D-BRIEF – Employment & Pensions Blog: High Court confirms 12 month non-compete clause to be enforceable


In the recent case of Law By Design Ltd v. Ali, the High Court confirmed the principles that a non-compete restrictive covenant must be no wider than is necessary to protect a business’s interests, and will be more likely to be held to be enforceable the more narrowly drawn the clause is.

Definition

A restrictive covenant or post –termination restriction prevents an employee from acting in a way which could damage their former employer’s business operations after their employment ends. One example is a ‘non-compete’ clause which prevents an individual from joining a competitor for a specific time. The aim when implementing such clauses is to balance the protection of businesses against restraint of trade.

Background

Ms Ali was employed by LBD from 2013. In 2016, Ms Ali entered into a shareholders agreement that included a restrictive covenant stating she could not “be engaged, concerned or interested in, or assist, a business which competes, directly or indirectly, with a business of the Company” in an area in which LBD had operated in the previous 12 months.

In 2018 Ms Ali was promoted to director and in 2021 entered into a service agreement and was given a substantial pay rise; this was to try and secure her continued employment with LBD following a proposed team move. The service agreement contained a 12-month non-compete clause which prohibited the involvement of Ms Ali in a Restricted Business, meaning any business that was in competition with LBD, and specifically in the areas Ms Ali had been involved to a material extent in the 12 months prior to the termination of employment. Ms Ali resigned a few months later to join a firm that provided services to NHS clients in the North West of England. LBD sought to enforce its non-complete clause by applying for injunctive relief.

Decision

The High Court concluded that LBD had a legitimate business interest to protect because of the customer connections built up by LBD employees. A principal part of LBD’s business was the provision of employment law services to NHS bodies in the North West of England and Ms Ali would be providing the same for her new employer. The High Court found the restrictive covenant in the services agreement was drafted no wider than was reasonably necessary to protect LBD and therefore an injunction was granted to enforce it However the restriction in the shareholders agreement was too widely drafted to be enforceable.
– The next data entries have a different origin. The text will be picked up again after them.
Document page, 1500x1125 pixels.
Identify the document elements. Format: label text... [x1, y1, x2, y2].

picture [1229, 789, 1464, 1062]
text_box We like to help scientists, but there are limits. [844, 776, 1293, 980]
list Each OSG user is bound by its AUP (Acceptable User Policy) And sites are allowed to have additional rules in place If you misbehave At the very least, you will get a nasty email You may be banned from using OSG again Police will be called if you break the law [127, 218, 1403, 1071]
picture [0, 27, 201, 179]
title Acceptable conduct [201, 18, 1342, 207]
What employers need to know

It is important for employers to remember that even if they can establish a legitimate business interest, any non-compete clause needs to be drafted so that it is no wider than is necessary to protect that interest. It is worth noting that if the shareholders agreement restriction had been in the service agreement, the injunction would not have been granted.

A Government consultation on the use of non-compete clauses closed last year, but the Government have not yet published the outcome. The consultation looked at proposals to limit the enforceability of non-compete clauses with measures including compensation, additional transparency measures and statutory limits on the length of non-compete clauses, as well as an alternative proposal to make such clauses unenforceable.